Redesenhando o social

     Por: Gaudêncio Torquato
“O sertão vai virar mar, dá no coração//o medo que algum dia o mar também vire sertão”. O refrão de “Sobradinho”, música de Sá e Guarabyra, tem sido referência das mais usadas para explicar transformações nas paisagens urbana e rural do país e até mudanças que se operam no próprio cotidiano dos brasileiros. Mas a profecia que dizia que o sertão ia alagar desviou o curso para outras direções, chegando às margens das metrópoles. Hoje, o bordão é outro: as periferias viram centros, e estes ganham jeito das margens periféricas.

O fato é que paradigmas estão sendo quebrados no habitat dos aglomerados metropolitanos. A modernização adentra as periferias, puxando uma locomotiva de novidades e amplificando as rotas de consumo, sobretudo em face da nova composição social, cuja classe média, que representa 54% da população, gastou no ano passado mais de R$ 1,17 trilhão, segundo dados da recente pesquisa Faces da Classe Média.

As periferias não devem ser mais caracterizadas pelo distanciamento “geométrico”. Tal reengenharia tem conexão com os grupamentos sociais que ascenderam na pirâmide sob o empuxo das políticas de distribuição de renda.
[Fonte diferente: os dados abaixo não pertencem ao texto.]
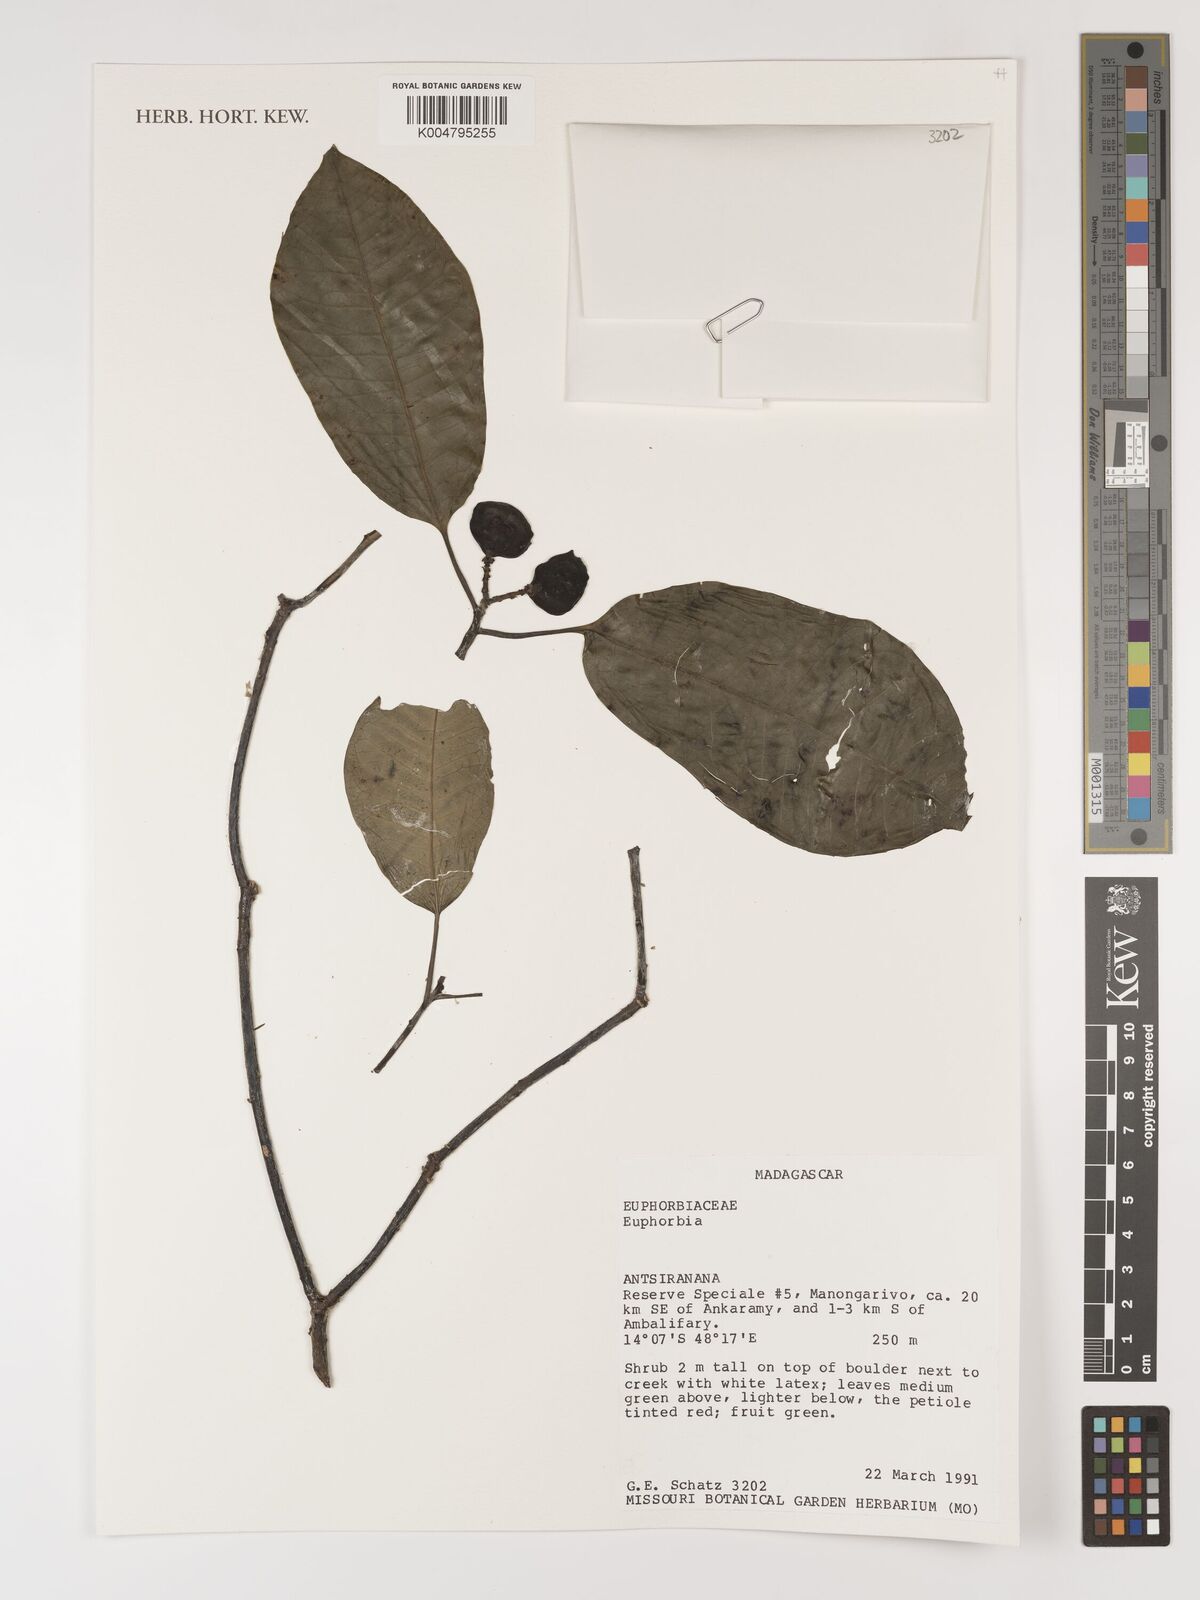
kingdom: Plantae
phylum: Tracheophyta
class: Magnoliopsida
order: Malpighiales
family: Euphorbiaceae
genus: Euphorbia
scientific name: Euphorbia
A dinâmica social e o processo de “desperiferização” sinalizam a ocorrência de fenômenos, alguns com forte impacto na frente política e, por conseguinte, no pleito eleitoral de outubro próximo. A melhoria de padrões de vida funciona como alavanca de ação, otimismo e esperança, despertando os valores do engajamento na vida social, observação mais atenta do processo político e acesso aos bens de consumo. Ora, sob tal hipótese, conclui-se que, também na esfera política, esse padrão de cidadão transparece na maior conscientização sobre os processos da política e os atores que entrarão no palco eleitoral. O voto, portanto, será mais racional.

CLAMOR DAS RUAS

Noutra frente, é possível distinguir traços que ligam o clamor das ruas aos contingentes que sobem a escada social. A rápida ascensão de 30 milhões de brasileiros ao meio da pirâmide, saindo da base, não ganhou correspondência nas frentes da infraestrutura social. Alguém poderá contra-argumentar: mas as periferias não assumem a forma dos centros e ganham estruturas de serviços? Esse é o nó da questão. As bordas estão se aparelhando, sim, mas a ação do Estado ainda é frágil. Não acompanha o ritmo das demandas.

Há, portanto, muita pólvora acumulada no arsenal das periferias em remodelação. A indignação é produto de carências. E acaba acendendo o pavio dos conflitos.

Dentro dessa configuração – periferias e classes médias – reside o fato novo: extraordinária força social centrípeta a fustigar os polos do poder. Que água não falte nas torneiras nem se apague a luz da sala de TV. Não vai adiantar apelo ao civismo pelo fato de o futebol sediar o maior evento esportivo do planeta.

Futebol e política são jogados em campos diferentes. Se algum candidato tentar engrupir, acabará levando cartão vermelho e voto contra.